Humor is important to us. We both joke around a lot, but we know when to knock it off. There is a huge difference between humor and sarcasm. Sarcasm is fine in limited quantities. I have found that a lot of sarcasm is just criticism said in a joking manner to try to make a situation less uncomfortable. Sarcasm shouldn’t be used to voice frustration. True humor is harmless and fun. I think humor is essential in everyday life. It keeps us happy and smiling.
Well, that is the gist of how we communicate to keep our marriage strong. My husband loves me and I love him. One of the ways we show our love for each other is to communicate about everything and not play guessing games. I know my children watch and learn from us, and I want to be a good example. Remember that just because something works for us doesn’t mean that is works for everyone. I would encourage couples to find what works for them and to stick to it. I hope I have given some good ideas to use as a starting point.

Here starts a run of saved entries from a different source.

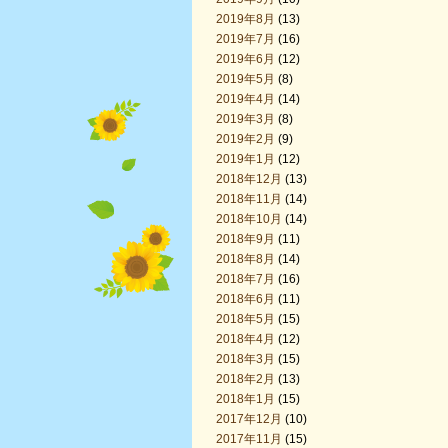
2019年8月
(13)
2019年7月
(16)
2019年6月
(12)
2019年5月
(8)
2019年4月
(14)
2019年3月
(8)
2019年2月
(9)
2019年1月
(12)
2018年12月
(13)
2018年11月
(14)
2018年10月
(14)
2018年9月
(11)
2018年8月
(14)
2018年7月
(16)
2018年6月
(11)
2018年5月
(15)
2018年4月
(12)
2018年3月
(15)
2018年2月
(13)
2018年1月
(15)
2017年12月
(10)
2017年11月
(15)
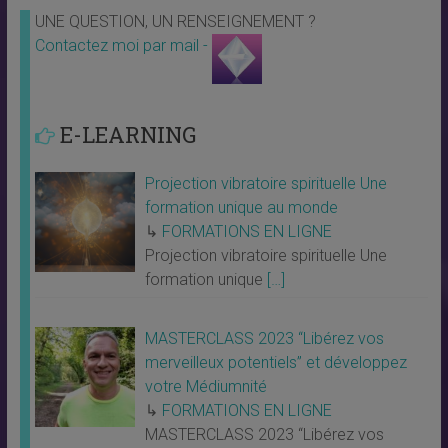
UNE QUESTION, UN RENSEIGNEMENT ?
Contactez moi par mail -
E-LEARNING
Projection vibratoire spirituelle Une
formation unique au monde
↳
FORMATIONS EN LIGNE
Projection vibratoire spirituelle Une
formation unique
[…]
MASTERCLASS 2023 “Libérez vos
merveilleux potentiels” et développez
votre Médiumnité
↳
FORMATIONS EN LIGNE
MASTERCLASS 2023 “Libérez vos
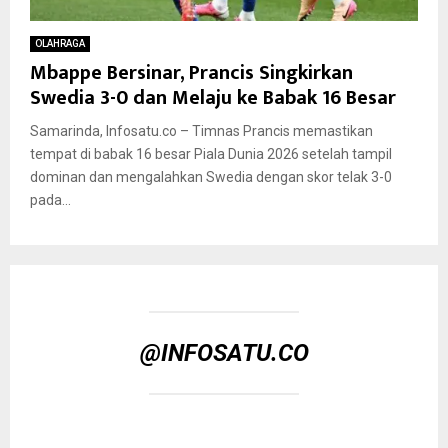
OLAHRAGA
Mbappe Bersinar, Prancis Singkirkan
Swedia 3-0 dan Melaju ke Babak 16 Besar
Samarinda, Infosatu.co – Timnas Prancis memastikan
tempat di babak 16 besar Piala Dunia 2026 setelah tampil
dominan dan mengalahkan Swedia dengan skor telak 3-0
pada...
@INFOSATU.CO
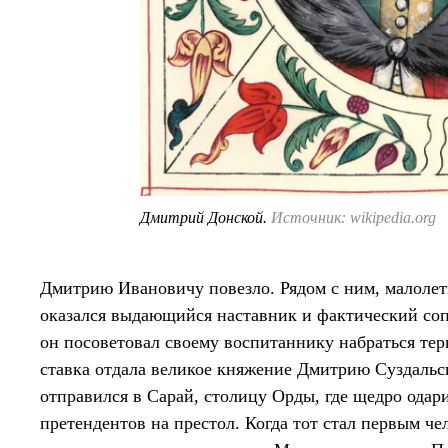
Дмитрий Донской.
Источник: wikipedia.org
Дмитрию Ивановичу повезло. Рядом с ним, малолет
оказался выдающийся наставник и фактический со
он посоветовал своему воспитаннику набраться терпе
ставка отдала великое княжение Дмитрию Суздальс
отправился в Сарай, столицу Орды, где щедро одар
претендентов на престол. Когда тот стал первым че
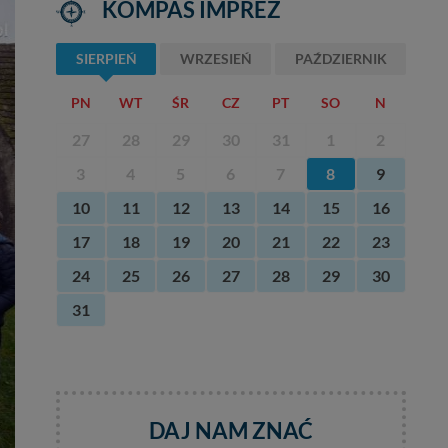
KOMPAS IMPREZ
SIERPIEŃ
WRZESIEŃ
PAŹDZIERNIK
PN
WT
ŚR
CZ
PT
SO
N
27
28
29
30
31
1
2
3
4
5
6
7
8
9
10
11
12
13
14
15
16
17
18
19
20
21
22
23
24
25
26
27
28
29
30
31
DAJ NAM ZNAĆ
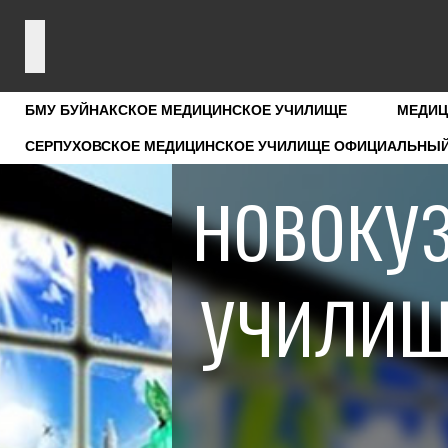
БМУ БУЙНАКСКОЕ МЕДИЦИНСКОЕ УЧИЛИЩЕ
МЕДИЦ
СЕРПУХОВСКОЕ МЕДИЦИНСКОЕ УЧИЛИЩЕ ОФИЦИАЛЬНЫ
новоку
училищ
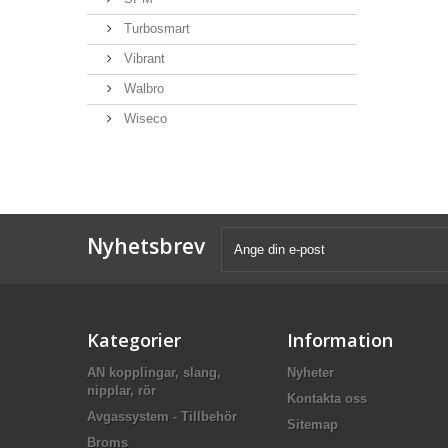
Turbosmart
Vibrant
Walbro
Wiseco
Nyhetsbrev
Kategorier
Information
AN kopplingar, slang,
Nyheter
nipplar, rör
Kontakta oss
Avgassystem - Tillbehör
Sitemap
Broms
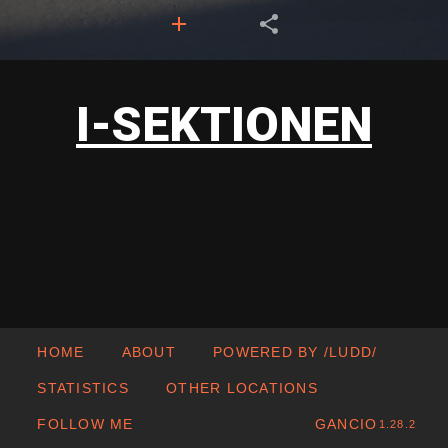
I-SEKTIONEN
HOME
ABOUT
POWERED BY /LUDD/
STATISTICS
OTHER LOCATIONS
FOLLOW ME
GANCIO
1.28.2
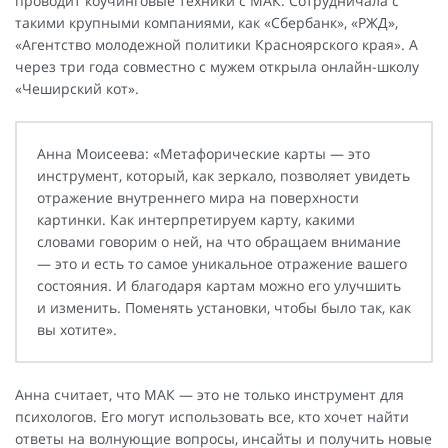
проводит коучинговые техники с МАК. Сотрудничала с
такими крупными компаниями, как «Сбербанк», «РЖД»,
«Агентство молодежной политики Красноярского края». А
через три года совместно с мужем открыла онлайн-школу
«Чеширский кот».
Анна Моисеева: «Метафорические карты — это
инструмент, который, как зеркало, позволяет увидеть
отражение внутреннего мира на поверхности
картинки. Как интерпретируем карту, какими
словами говорим о ней, на что обращаем внимание
— это и есть то самое уникальное отражение вашего
состояния. И благодаря картам можно его улучшить
и изменить. Поменять установки, чтобы было так, как
вы хотите».
Анна считает, что МАК — это не только инструмент для
психологов. Его могут использовать все, кто хочет найти
ответы на волнующие вопросы, инсайты и получить новые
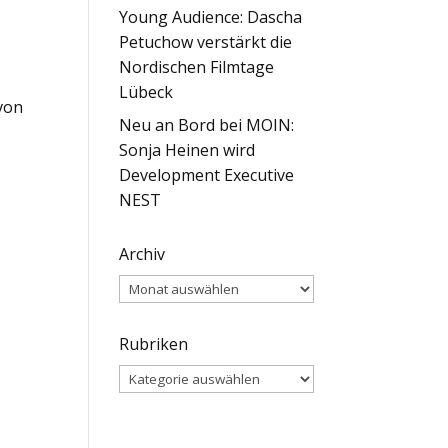
Young Audience: Dascha
Petuchow verstärkt die
Nordischen Filmtage
Lübeck
von
Neu an Bord bei MOIN:
Sonja Heinen wird
Development Executive
NEST
Archiv
Archiv
Rubriken
Rubriken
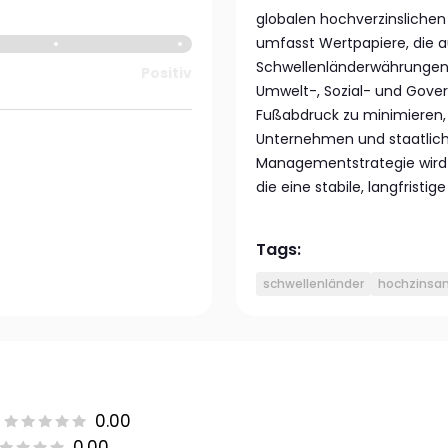
globalen hochverzinslichen
umfasst Wertpapiere, die 
Schwellenländerwährungen l
Positiv
Umwelt-, Sozial- und Gover
Fußabdruck zu minimieren,
Unternehmen und staatlich
Managementstrategie wird
die eine stabile, langfrist
Tags:
schwellenländer
hochzinsan
0.00
0.00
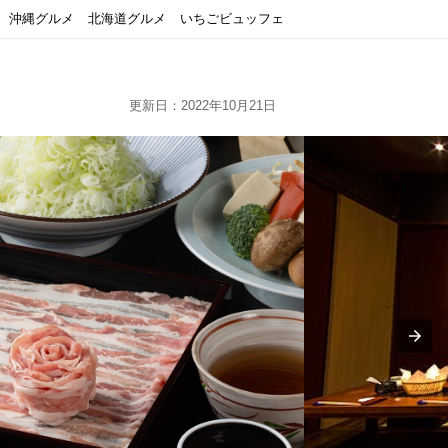
沖縄グルメ
北海道グルメ
いちごビュッフェ
更新日：2022年10月21日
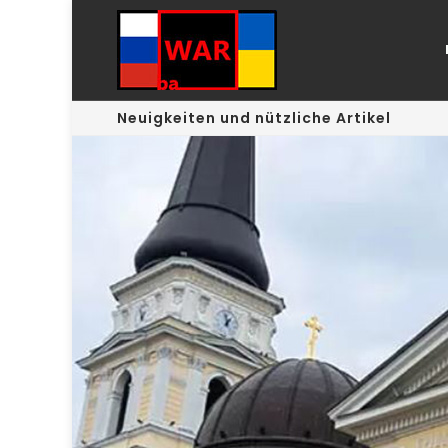
Neuigkeiten und nützliche Artikel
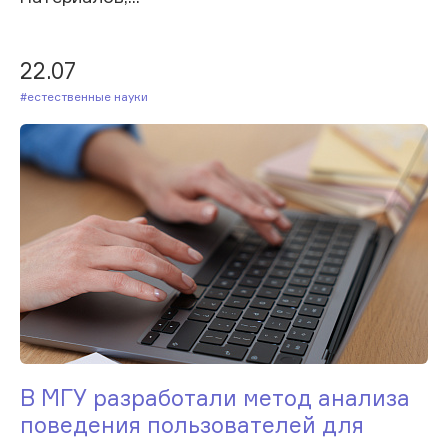
22.07
#Естественные науки
В МГУ разработали метод анализа
поведения пользователей для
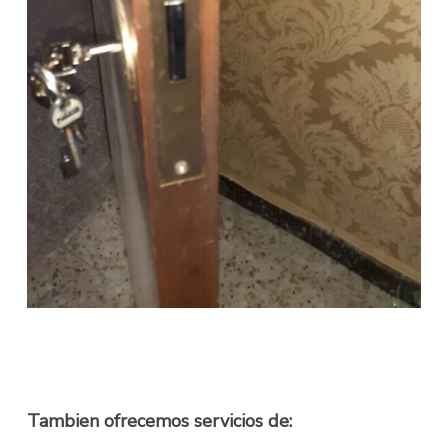
Tambien ofrecemos servicios de:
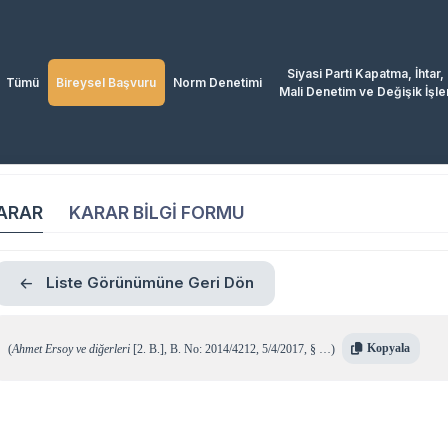
Siyasi Parti Kapatma, İhtar,
Tümü
Bireysel Başvuru
Norm Denetimi
Mali Denetim ve Değişik İşle
ARAR
KARAR BİLGİ FORMU
Liste Görünümüne Geri Dön
Kopyala
(
Ahmet Ersoy ve diğerleri
[2. B.]
,
B. No: 2014/4212
,
5/4/2017
,
§ …
)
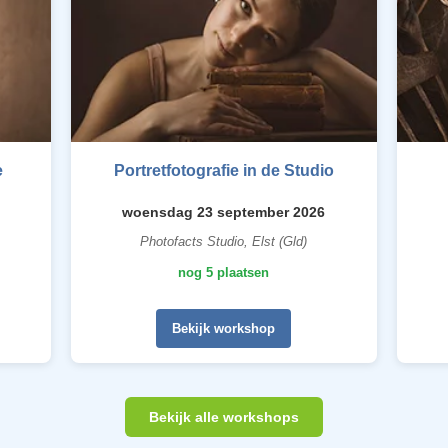
e
Portretfotografie in de Studio
woensdag 23 september 2026
Photofacts Studio, Elst (Gld)
nog 5 plaatsen
Bekijk workshop
Bekijk alle workshops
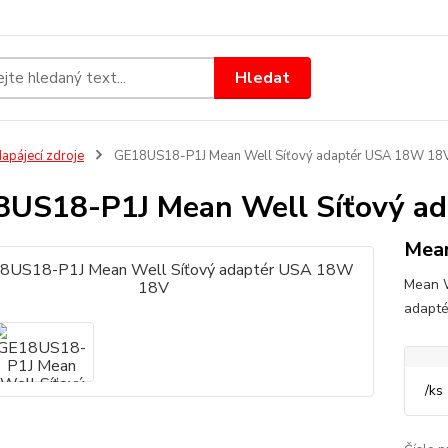
Hledat
apájecí zdroje
GE18US18-P1J Mean Well Síťový adaptér USA 18W 18
US18-P1J Mean Well Síťový a
Mea
Mean 
adapt
/
ks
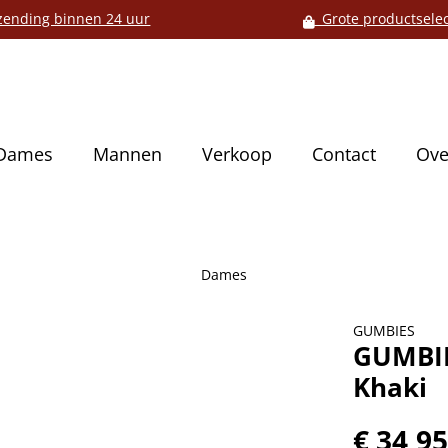
ending binnen 24 uur
Grote productselec
Dames
Mannen
Verkoop
Contact
Ove
Dames
GUMBIES
GUMBIE
Khaki
€ 34,9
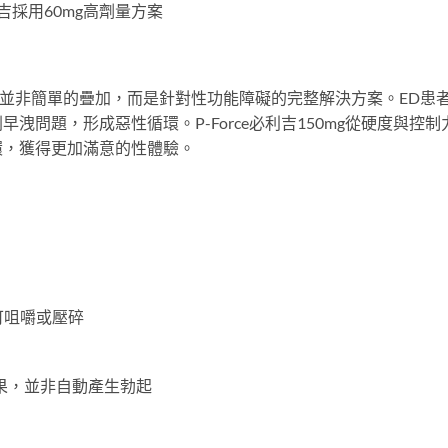
必利吉採用60mg高劑量方案
ine 60mg的組合並非簡單的疊加，而是針對性功能障礙的完整解決方案。ED患
問題，形成惡性循環。P-Force必利吉150mg從硬度與控制
環，獲得更加滿意的性體驗。
可咀嚼或壓碎
果，並非自動產生勃起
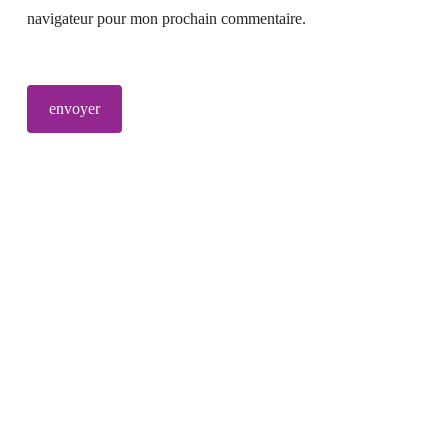
navigateur pour mon prochain commentaire.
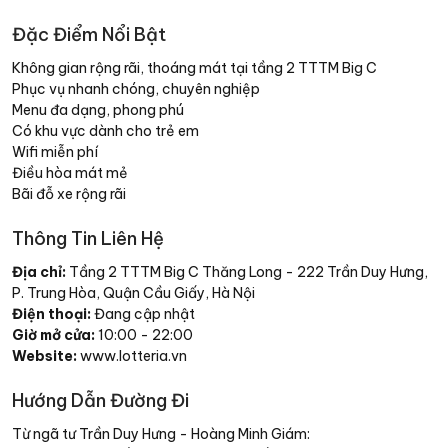
Đặc Điểm Nổi Bật
Không gian rộng rãi, thoáng mát tại tầng 2 TTTM Big C
Phục vụ nhanh chóng, chuyên nghiệp
Menu đa dạng, phong phú
Có khu vực dành cho trẻ em
Wifi miễn phí
Điều hòa mát mẻ
Bãi đỗ xe rộng rãi
Thông Tin Liên Hệ
Địa chỉ:
Tầng 2 TTTM Big C Thăng Long - 222 Trần Duy Hưng,
P. Trung Hòa, Quận Cầu Giấy, Hà Nội
Điện thoại:
Đang cập nhật
Giờ mở cửa:
10:00 - 22:00
Website:
www.lotteria.vn
Hướng Dẫn Đường Đi
Từ ngã tư Trần Duy Hưng - Hoàng Minh Giám:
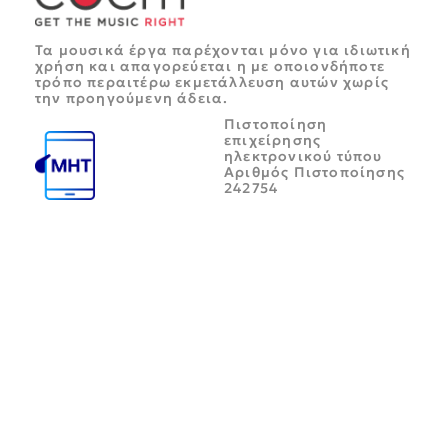
Τα μουσικά έργα παρέχονται μόνο για ιδιωτική
χρήση και απαγορεύεται η με οποιονδήποτε
τρόπο περαιτέρω εκμετάλλευση αυτών χωρίς
την προηγούμενη άδεια.
Πιστοποίηση
επιχείρησης
ηλεκτρονικού τύπου
Αριθμός Πιστοποίησης
242754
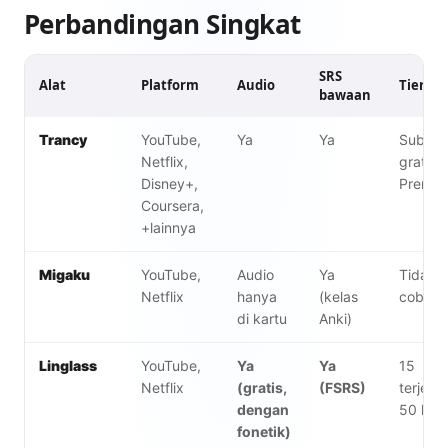
Perbandingan Singkat
SRS
Alat
Platform
Audio
Tier gra
bawaan
Trancy
YouTube,
Ya
Ya
Subtitl
Netflix,
gratis; 
Disney+,
Premiu
Coursera,
+lainnya
Migaku
YouTube,
Audio
Ya
Tidak a
Netflix
hanya
(kelas
coba 10
di kartu
Anki)
Linglass
YouTube,
Ya
Ya
15
Netflix
(gratis,
(FSRS)
terjema
dengan
50 kat
fonetik)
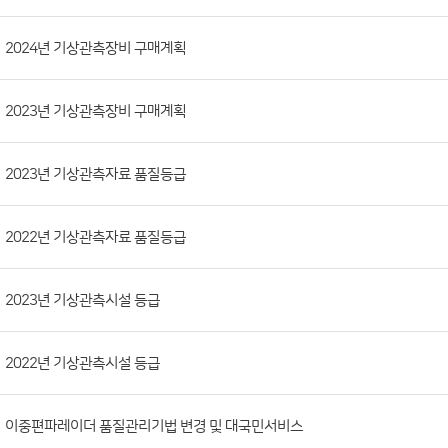
시
판
목
록
(번
2024년 기상관측장비 구매계획
호,
분
2023년 기상관측장비 구매계획
류,
첨
부
2023년 기상관측자료 품질등급
파
일,
2022년 기상관측자료 품질등급
등
록
2023년 기상관측시설 등급
일,
조
회
2022년 기상관측시설 등급
수)
이중편파레이더 품질관리기법 변경 및 대국민서비스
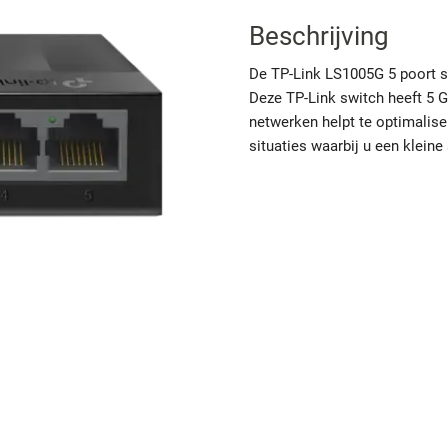
Beschrijving
De TP-Link LS1005G 5 poort 
Deze TP-Link switch heeft 5 G
netwerken helpt te optimalise
situaties waarbij u een kleine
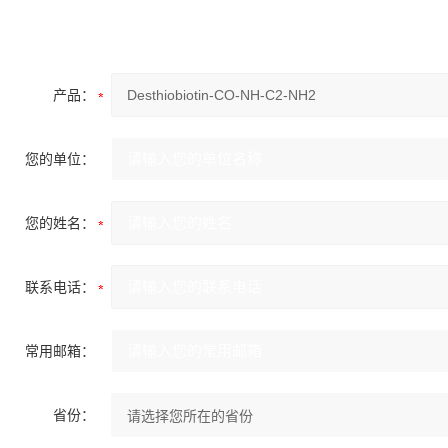
产品：
您的单位：
您的姓名：
联系电话：
常用邮箱：
省份：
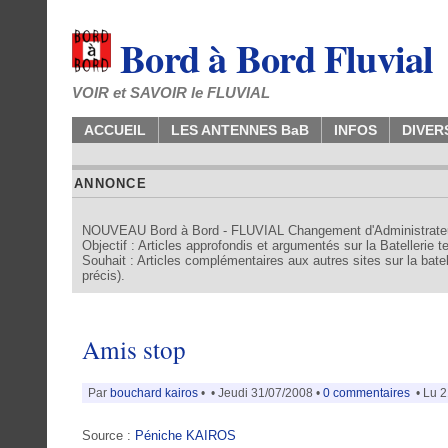
Bord à Bord Fluvial
VOIR et SAVOIR le FLUVIAL
ACCUEIL
LES ANTENNES BaB
INFOS
DIVER
ANNONCE
NOUVEAU Bord à Bord - FLUVIAL Changement d'Administrate
Objectif : Articles approfondis et argumentés sur la Batellerie 
Souhait : Articles complémentaires aux autres sites sur la batell
précis).
Amis stop
Par
bouchard kairos
•
• Jeudi 31/07/2008 •
0 commentaires
• Lu 2
Source :
Péniche KAIROS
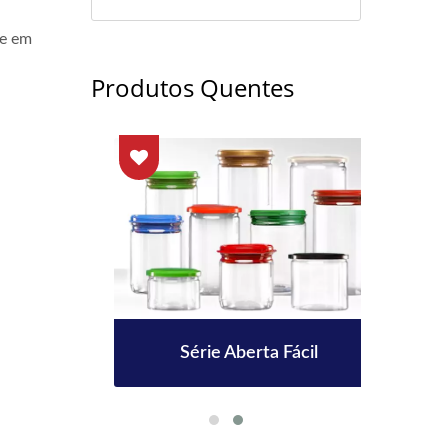
re em
Produtos Quentes
 38mm
Série Aberta Fácil
Gar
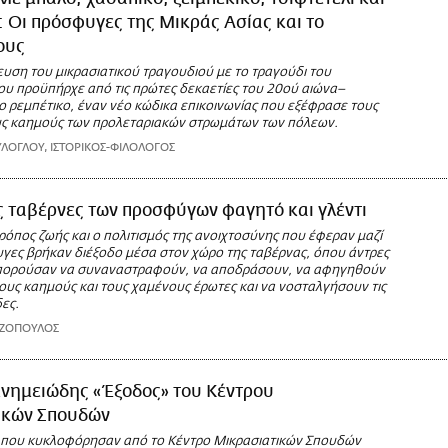
 Οι πρόσφυγες της Μικράς Ασίας και το
ους
υση του μικρασιατικού τραγουδιού με το τραγούδι του
ου προϋπήρχε από τις πρώτες δεκαετίες του 20ού αιώνα–
ο ρεμπέτικο, έναν νέο κώδικα επικοινωνίας που εξέφρασε τους
υς καημούς των προλεταριακών στρωμάτων των πόλεων.
ΛΟΓΛΟΥ, IΣΤΟΡΙΚΟΣ-ΦΙΛΟΛΟΓΟΣ
ς ταβέρνες των προσφύγων φαγητό και γλέντι
ρόπος ζωής και ο πολιτισμός της ανοιχτοσύνης που έφεραν μαζί
υγες βρήκαν διέξοδο μέσα στον χώρο της ταβέρνας, όπου άντρες
μπορούσαν να συναναστραφούν, να αποδράσουν, να αφηγηθούν
ους καημούς και τους χαμένους έρωτες και να νοσταλγήσουν τις
ες.
ΑΖΟΠΟΥΛΟΣ
μνημειώδης «Έξοδος» του Κέντρου
ικών Σπουδών
ι που κυκλοφόρησαν από το Κέντρο Μικρασιατικών Σπουδών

**Thanks Alyssa for sharing the communication style and techniques you and your husband uses. You provided the readers some great tips. Thank you!**
What are some techniques you and your husband use to keep the lines of communication open?
Alyssa blogs about real life, homemade/organic, and lots of giveaways at Giveaway Overload. She is married to a disabled Navy veteran who is the love of her life. They live in Idaho with their two young children, both of whom have a speech delay. Alyssa enjoys crafting, blogging, and is passionate about Diastasis rehab. She is a huge advocate of marriage and spousal communication.
John Wilder says
Nice post, could not have said it better myself
Jessica says
Excellent post… Those rules are ones my and my boyfriend live by… In 11 and a half years we have never yelled at each other or called eachother a name, etc.
Patty A says
My husband is my best friend and we communicate wonderfully. I would suggest talking, just talking about everything in general it doesn’t even have to be about feelings towards each other. I can’t stress enough how much dating is important! Definitely date your spouse it gives you both some you time and you get to communicate that way too.
Kristin Wheeler (MamaLuvsBooks) says
I wrote a similar post and completely agree! Communication and listening is key!! Also, make sure to “date” your spouse too and keep them important (even when kids come along)! Thanks for sharing this post!
Still Dating My Spouse says
Thanks Kristin!
Pamela
Renee C. says
I just love your site. It’s so great to run across a resource that has concrete ideas for how you can improve your marriage. Thanks so much!
I wanted to let you know that I’ve nominated you for the Versatile Blogger award! For details go here, just visit http://motherdaughterbookreviews.com/the-versatile-blogger-award-me-uh-huh/
Have a fabulous weekend! 🙂
Still Dating My Spouse says
Thanks Renee! We are honored….
Pamela
Still Dating My Spouse says
Patty,
I must agree! Talk talk talk about any & everything!